A. Temyiz Yoluna Başvuranlar

Bölge Adliye Mahkemesinin yukarıda belirtilen kararına karşı süresi içinde taraf vekilleri temyiz isteminde bulunmuştur.

B. Temyiz Sebepleri

1.Davalı-karşı davacı erkek vekili temyiz dilekçesinde özetle; boşanmaya neden olan olaylarda kadının tam kusurlu olduğunu, mahkemece erkek aleyhine yüklenen kusurların hatalı olduğunu, erkeğin evlilik öncesinde birikmiş parası olduğunu, eşini maddî kaynak olarak görmediğini, erkeğin harcadığı paranın kadının bilgisi dahilinde olduğunu, kadın yararına maddî tazminat ödenmesine ilişkin yasal şartların gerçekleşmediğini, miktarın fahiş olduğunu ileri sürerek kararın kusur belirlemesi ve aleyhine hükmedilen maddî tazminat ile miktarı, kendi tazminat taleplerinin reddi yönünden bozulmasına karar verilmesini talep etmiştir.
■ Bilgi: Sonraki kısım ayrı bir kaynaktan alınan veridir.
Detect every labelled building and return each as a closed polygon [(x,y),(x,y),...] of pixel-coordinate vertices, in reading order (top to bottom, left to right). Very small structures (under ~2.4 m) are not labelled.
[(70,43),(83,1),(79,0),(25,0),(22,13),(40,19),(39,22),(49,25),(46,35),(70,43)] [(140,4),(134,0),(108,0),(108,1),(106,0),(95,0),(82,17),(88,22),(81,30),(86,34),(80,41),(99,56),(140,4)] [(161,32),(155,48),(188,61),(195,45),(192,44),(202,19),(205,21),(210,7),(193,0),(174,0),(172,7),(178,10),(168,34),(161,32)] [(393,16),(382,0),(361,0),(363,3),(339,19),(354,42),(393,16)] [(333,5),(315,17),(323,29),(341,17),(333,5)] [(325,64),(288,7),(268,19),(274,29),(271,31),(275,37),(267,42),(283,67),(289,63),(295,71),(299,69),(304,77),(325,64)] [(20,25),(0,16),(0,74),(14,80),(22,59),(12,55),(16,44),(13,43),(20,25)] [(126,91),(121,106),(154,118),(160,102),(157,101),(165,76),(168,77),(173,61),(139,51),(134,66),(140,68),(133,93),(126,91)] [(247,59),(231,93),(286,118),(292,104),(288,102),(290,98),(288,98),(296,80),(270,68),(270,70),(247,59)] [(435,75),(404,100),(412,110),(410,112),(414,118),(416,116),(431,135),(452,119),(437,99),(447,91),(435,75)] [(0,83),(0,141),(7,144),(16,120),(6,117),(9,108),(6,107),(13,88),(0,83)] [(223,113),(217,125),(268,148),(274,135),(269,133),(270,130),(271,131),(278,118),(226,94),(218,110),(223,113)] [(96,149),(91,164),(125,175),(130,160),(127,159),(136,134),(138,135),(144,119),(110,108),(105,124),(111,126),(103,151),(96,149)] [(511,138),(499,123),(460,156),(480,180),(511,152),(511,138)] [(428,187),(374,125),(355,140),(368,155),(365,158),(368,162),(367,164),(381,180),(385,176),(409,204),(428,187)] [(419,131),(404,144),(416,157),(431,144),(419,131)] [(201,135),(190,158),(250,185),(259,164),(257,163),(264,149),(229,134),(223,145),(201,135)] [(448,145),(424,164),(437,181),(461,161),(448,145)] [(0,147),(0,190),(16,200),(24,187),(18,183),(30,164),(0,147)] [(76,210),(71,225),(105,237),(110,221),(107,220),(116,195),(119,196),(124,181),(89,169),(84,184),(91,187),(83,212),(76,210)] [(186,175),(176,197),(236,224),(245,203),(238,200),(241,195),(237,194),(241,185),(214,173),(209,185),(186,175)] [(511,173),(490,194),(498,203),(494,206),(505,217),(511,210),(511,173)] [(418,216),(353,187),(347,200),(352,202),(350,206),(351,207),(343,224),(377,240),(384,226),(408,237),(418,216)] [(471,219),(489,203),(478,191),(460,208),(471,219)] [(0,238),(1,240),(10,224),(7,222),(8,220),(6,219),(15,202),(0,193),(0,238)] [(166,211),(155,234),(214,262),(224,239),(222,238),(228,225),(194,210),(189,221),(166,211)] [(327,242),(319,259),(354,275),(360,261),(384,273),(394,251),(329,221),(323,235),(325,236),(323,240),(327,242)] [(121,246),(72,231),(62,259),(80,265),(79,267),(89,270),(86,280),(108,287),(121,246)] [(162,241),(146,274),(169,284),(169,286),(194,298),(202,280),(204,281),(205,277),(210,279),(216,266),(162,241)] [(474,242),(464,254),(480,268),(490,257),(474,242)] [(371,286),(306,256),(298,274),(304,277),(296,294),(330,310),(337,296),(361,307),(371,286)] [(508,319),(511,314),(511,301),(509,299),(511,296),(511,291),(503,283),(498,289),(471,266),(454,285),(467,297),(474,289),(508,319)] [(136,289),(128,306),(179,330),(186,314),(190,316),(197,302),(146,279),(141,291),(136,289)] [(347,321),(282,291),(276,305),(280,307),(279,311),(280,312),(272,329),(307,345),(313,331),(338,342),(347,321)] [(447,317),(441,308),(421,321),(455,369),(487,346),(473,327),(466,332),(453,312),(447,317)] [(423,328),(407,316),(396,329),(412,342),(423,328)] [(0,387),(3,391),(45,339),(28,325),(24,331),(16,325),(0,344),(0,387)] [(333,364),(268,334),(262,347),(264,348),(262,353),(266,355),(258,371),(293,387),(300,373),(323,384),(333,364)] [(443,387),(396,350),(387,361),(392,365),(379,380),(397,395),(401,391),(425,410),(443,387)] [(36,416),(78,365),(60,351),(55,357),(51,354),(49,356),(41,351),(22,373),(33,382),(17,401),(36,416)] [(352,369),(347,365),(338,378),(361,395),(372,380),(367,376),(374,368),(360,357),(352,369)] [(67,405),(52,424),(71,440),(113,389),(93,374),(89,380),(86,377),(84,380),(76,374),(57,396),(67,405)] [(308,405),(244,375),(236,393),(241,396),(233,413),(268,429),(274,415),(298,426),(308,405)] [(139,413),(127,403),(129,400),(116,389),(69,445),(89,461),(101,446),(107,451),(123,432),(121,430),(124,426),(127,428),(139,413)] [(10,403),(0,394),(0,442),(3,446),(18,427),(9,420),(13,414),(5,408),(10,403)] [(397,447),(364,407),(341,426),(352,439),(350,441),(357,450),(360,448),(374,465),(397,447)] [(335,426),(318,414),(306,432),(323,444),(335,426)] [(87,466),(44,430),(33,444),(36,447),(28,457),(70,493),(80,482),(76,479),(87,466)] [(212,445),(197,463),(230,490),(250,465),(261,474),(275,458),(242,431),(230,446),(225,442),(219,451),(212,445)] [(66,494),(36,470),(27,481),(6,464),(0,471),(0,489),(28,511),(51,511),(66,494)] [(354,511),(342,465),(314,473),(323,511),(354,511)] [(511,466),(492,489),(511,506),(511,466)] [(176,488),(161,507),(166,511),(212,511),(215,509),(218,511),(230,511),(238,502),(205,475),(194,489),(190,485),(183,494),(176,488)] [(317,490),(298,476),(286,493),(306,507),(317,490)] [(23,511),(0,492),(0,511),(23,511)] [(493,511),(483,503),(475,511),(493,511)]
2.Davacı-karşı davalı kadın vekili katılma yoluyla temyiz dilekçesinde özetle; erkeğin çalışmadığını, kadın üzerinden geçimini sağladığını iş bulmak için çaba sarf etmediğini, sadakatsiz davrandığını, tarafların yurtdışından dönerken kadın tarafından emanet edilen paranın erkek tarafından harcandığını, dava dilekçesinde iddia edilen kusurların tanıklar tarafından beyan edilerek dosya kapsamında ispatlandığını, kadının Türkiye'ye döndükten sonra iş bulamayarak yoksulluğa düştüğünü, ailesinin yardımıyla geçimini sağladığını, erkeğin, kadından aldığı paralarla başka kadınla Lüks hayat yaşadığını, kadının düzenli bir işinin olmadığını, aile birliğinin devamı için Dubai'den dönmek durumunda kaldığını, manevî tazminat talebi ile yoksulluk nafakası talebinin reddine karar verilmesinin hatalı olduğunu ileri sürerek kararın kusur belirlemesi ile yoksulluk nafakası ve manevî tazminat taleplerinin reddi yönünden bozulmasına karar verilmesini talep etmiştir.

C. Gerekçe

1. Uyuşmazlık ve Hukuki Nitelendirme

Uyuşmazlık, taraflarca karşılıklı olarak açılan boşanma davasında taraflar arasında ortak hayatı temelinden sarsacak derecede ve birliğin devamına imkan vermeyecek nitelikte bir geçimsizlik bulunup bulunmadığı, geçimsizlik var ise kusurun kimden kaynaklandığı, kadının kişilik haklarının ihlal edilip edilmediği ve buna bağlı olarak kadının manevî tazminat talebinin reddinin yerinde olup olmadığı, tarafların sosyal ve ekonomik durumlarına göre kadının yoksulluk nafakasına hak kazanıp kazanmadığı ve kadın yararına maddî tazminata hükmedilme şartları oluşup oluşmadığı, oluşmuş ise miktarının hakkaniyete uygun olup olmadığı noktasında toplanmaktadır.

2. İlgili Hukuk

4721 sayılı Kanun'un 4 üncü maddesi, 166 ncı maddesinin birinci ve ikinci fıkrası, 174 üncü maddesinin birinci ve ikinci fıkrası, 175 inci maddesi. 6100 sayılı Hukuk Muhakemeleri Kanunu'nun (6100 sayılı Kanun) 369 uncu maddesinin birinci fıkrası ile 370 ve 371 inci maddesi. 6098 sayılı Türk Borçlar Kanunu'nun 50 nci ve 51 inci maddeleri.

3. Değerlendirme

1.Bölge adliye mahkemelerinin nihai kararlarının bozulması 6100 sayılı Kanun'un 371 inci maddesinde yer alan sebeplerden birinin varlığı hâlinde mümkündür.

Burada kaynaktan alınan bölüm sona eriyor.